Tuition and fee remission (including health insurance), a monthly stipend over 9 months, and other benefits accompany teaching and research assistantships. Student employment salary scales can be viewed HERE. The Office of the Dean of Humanities, Arts and Cultural Studies guarantees a minimal level of support for all Cultural Studies students for their first five years at UC Davis. There is a five to six year cap for TAships and Research Assistantships. Note that graduate students may work up to 15 quarters as a Teaching Assistant or Associate Instructor, and up to 15 quarters as a Graduate Student Researcher. Appointments beyond 15 quarters may be made on an exception basis up to a maximum of 18 quarters. The 18 quarter limit is absolute and no exceptions will be granted. A minimum cumulative 3.0 GPA is required to hold an academic appointment.
CST will cover first year Non-Resident Supplemental Tuition (NRST) for out-of-state US residents. These students must apply for California residency immediately upon arrival in Davis in order to avoid being charged NRST after the first year. CST will also cover NRST for first year international students. International students are charged NRST only in the first year as long as they are making normative progress towards their degree.
While some internal fellowships are awarded to incoming students, many more fellowships, both internal and external, are open to more advanced students who are researching or writing their dissertations. CST students have an excellent track record for receiving fellowships. For external sources of funding, students should consult the Annual Register of Grant Support, Peterson’s Financial Register for International Study, The Graduate Scholarship Book: The Complete Guide to Scholarships, Fellowships, Grants, and Loans for Graduate and Professional Study. Check the UC Davis Graduate Studies Financial Support website for more detailed and helpful information.
Summer support may be available dependent on program funding.
- What will my education cost?

[Your assignment]: List every publication that the graduate funding passage above names as a source for external funding.

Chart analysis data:
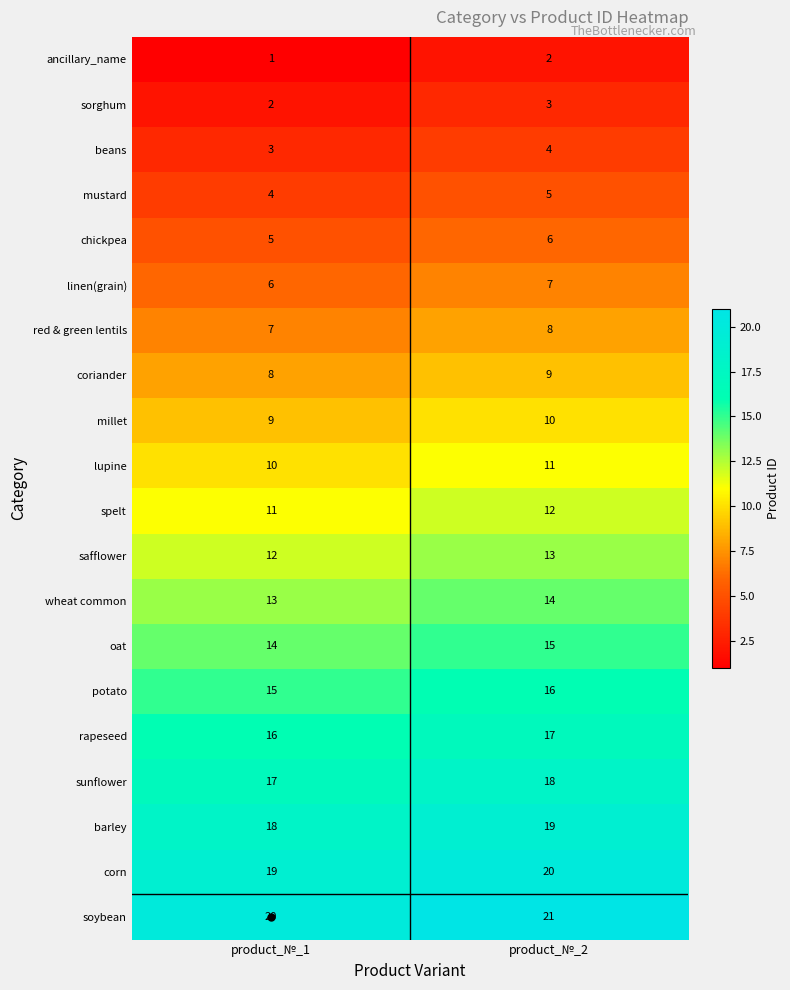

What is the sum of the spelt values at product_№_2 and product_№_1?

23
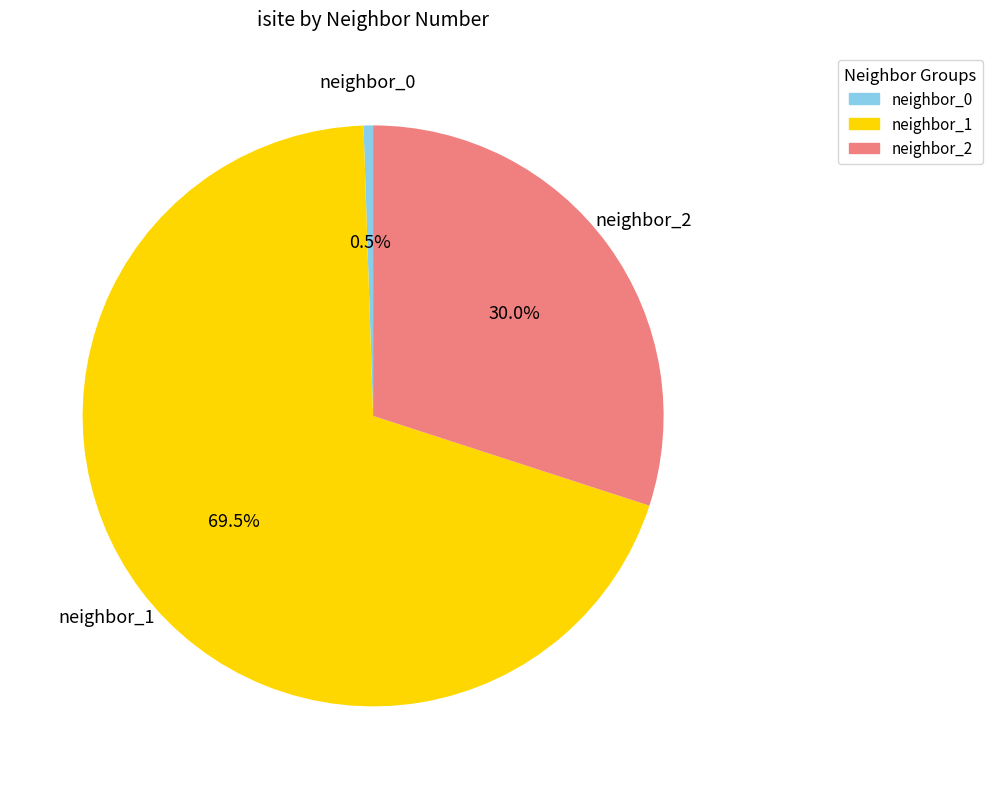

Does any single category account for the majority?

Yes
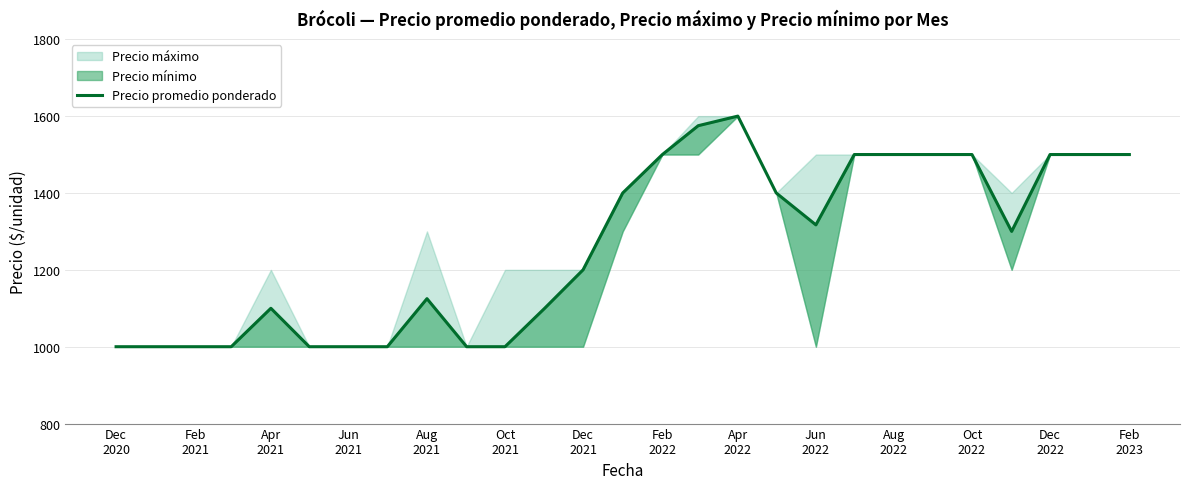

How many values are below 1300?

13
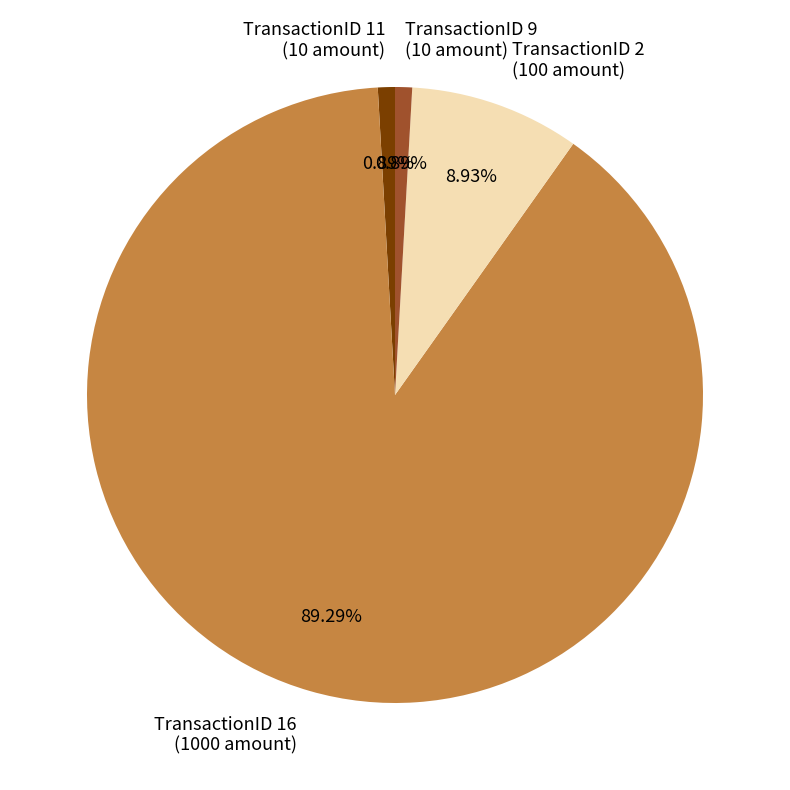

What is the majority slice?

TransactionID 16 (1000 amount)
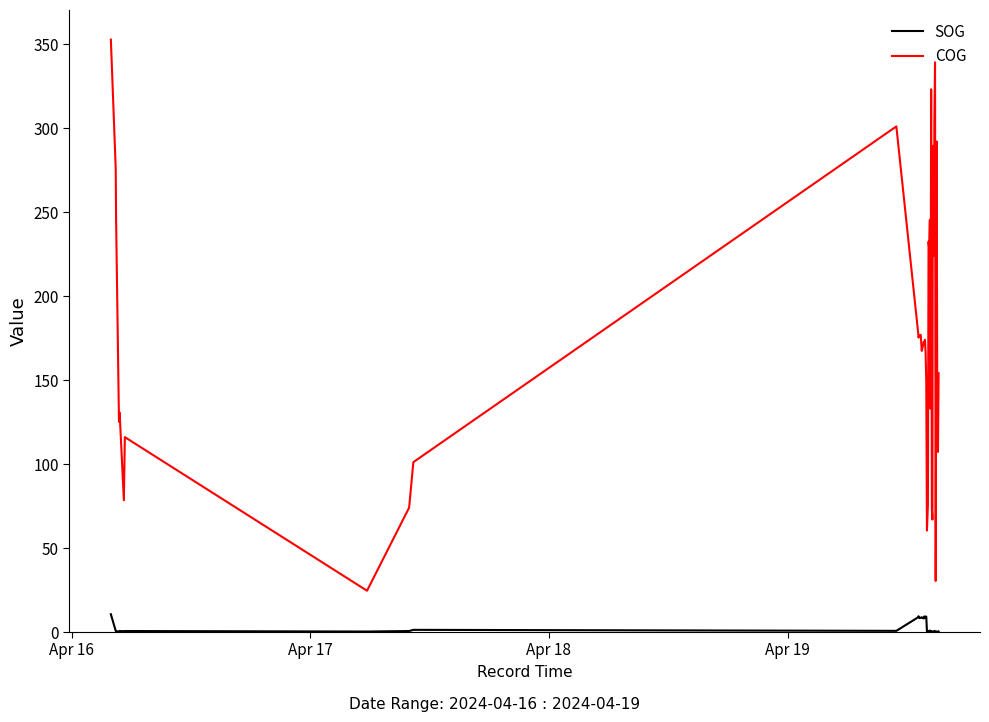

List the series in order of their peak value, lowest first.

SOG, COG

[Answer box]:
- Annual Register of Grant Support
- Peterson’s Financial Register for International Study
- The Graduate Scholarship Book: The Complete Guide to Scholarships, Fellowships, Grants, and Loans for Graduate and Professional Study